Recently, I offered my novel, An Apocalyptic Dream, to a person who I thought was an open- minded person; in other words, this person could take a break from his/her beliefs and read a story, to go somewhere where he/she hasn’t gone before. However, this person declined my offer, which is perfectly legit, but afterwards, I received a lecture with quotes from the Bible thrown at me like a nun hitting me with a holy ruler. After regarding this matter to my friends and family, they seem to conclude that it was the curse words or “fowl language” that turned this person off regarding my novel.

I took some thought into the cursing in my book, and yes there are curse words in the novel, but the cussing is justified within the story. The cursing is only within dialogue of the story; in other words, only the characters speak these words. I even counted how many times these particular words enter my story. Take caution.

The ‘F’ word enters my story 40 times, this counts for sub-words like the ‘mother-F’ word. The ‘S’ word enters the story 20 times, this counts for sub-words like ‘bull-S’. The ‘A’ word, which is a translation for buttocks, only shows up 6 times. The ‘B’ word, which is a translation for a female dog shows up 13 times. The ‘P’ word, which is translation for the female genitalia only shows up 2 times. Hell, which is questioned if it’s a curse word or not, shows up 13 times. The ‘D’ word, which is a translation for curse, shows up 6 times. Finally, the ‘N’ word, which is a racist word, shows up 12 times, and only said by two characters.

Totaling that would be 112 curse words in the whole book. Notice there is one curse word I didn’t use? Isn’t it funny how a minister declined the story for it’s fowl language, yet the word that uses God’s name in vain isn’t in the story? The infamous ‘GD’ word.
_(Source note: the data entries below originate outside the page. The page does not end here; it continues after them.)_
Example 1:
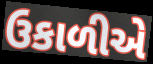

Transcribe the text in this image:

ઉકાળીએ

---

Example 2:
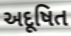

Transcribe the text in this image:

અદૂષિત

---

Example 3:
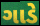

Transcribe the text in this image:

ગાડે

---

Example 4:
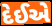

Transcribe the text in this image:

દેઈએ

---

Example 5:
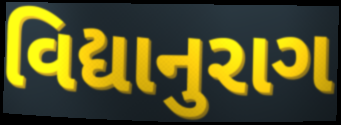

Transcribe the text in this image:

You won’t find it An Apocalyptic Dream. Why? Because I don’t believe it’s necessary. I really didn’t think the cussing was necessary either; however, if I was shot by a pistol to the chest, I don’t think I would be saying, “gee golly I’ve been shot!” Let’s use reality for a second, shall we? If you get shot by anybody, you’re going to scream a giant S***!
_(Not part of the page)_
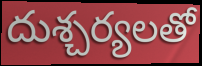
దుశ్చర్యలతో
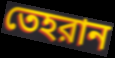
তেহরান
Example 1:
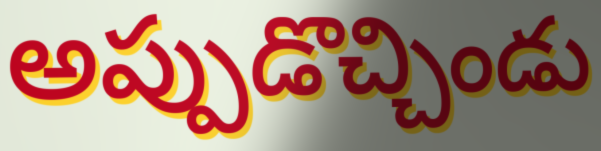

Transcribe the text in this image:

Honestly, I doubt my book defeats movies like “Scarface” regarding the cursing. As you know by a famous band, Scarface has the ‘F’ word said 182 times. One word beats out my entire collection of curse words in my novel. I doubt that anyone is going to have to worry about the fowl language in my story.
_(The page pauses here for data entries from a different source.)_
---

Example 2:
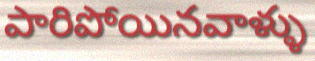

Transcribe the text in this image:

పారిపోయినవాళ్ళు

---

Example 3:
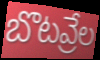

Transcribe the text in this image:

బొటవ్రేల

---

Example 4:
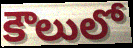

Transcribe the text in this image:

కౌలులో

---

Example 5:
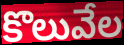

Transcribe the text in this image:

కొలువేల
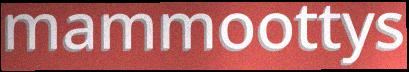
mammoottys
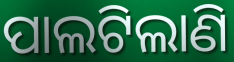
ପାଲଟିଲାଣି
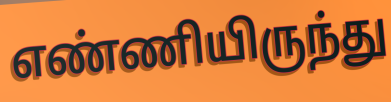
எண்ணியிருந்து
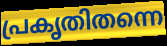
പ്രകൃതിതന്നെ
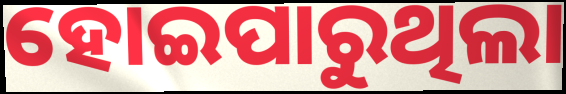
ହୋଇପାରୁଥିଲା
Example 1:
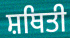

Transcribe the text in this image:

ਸ਼ਥਿਤੀ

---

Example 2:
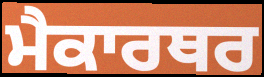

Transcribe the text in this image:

ਮੈਕਾਰਥਰ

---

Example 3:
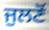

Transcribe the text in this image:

ਜੁਲਣੋਂ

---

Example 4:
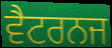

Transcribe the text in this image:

ਵੈਟਰਨਜ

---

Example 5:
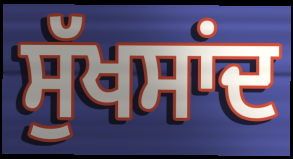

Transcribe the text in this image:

ਸੁੱਖਸਾਂਦ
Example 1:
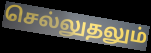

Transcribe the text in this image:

செல்லுதலும்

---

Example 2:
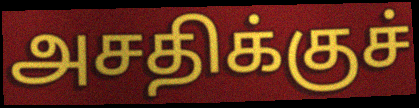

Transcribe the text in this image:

அசதிக்குச்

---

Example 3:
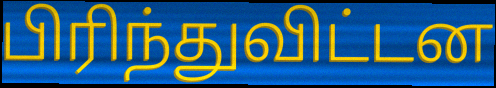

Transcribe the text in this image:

பிரிந்துவிட்டன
Of course, I am not saying that we should all curse like it’s a second language, even though some do, but why is it that some adults see or read a curse word they automatically become shocked or stunned. Maybe it’s just me, but if I see someone with a chainsaw coming after me, I doubt I’m going to say, “Oh honey and sugar; Leatherface is after me!” No, you’re going to say, “Holy s***; Leatherface is after me!” It’s funny how this person is a minister and decided to execute his God giving rights in lecturing me about the contents in my book. Now I know how Marilyn Manson feels when it came to all those church protestors holding candles outside the concert venue. I’m waiting for my church to have a bonfire and use my book as cannel. That's a joke, really.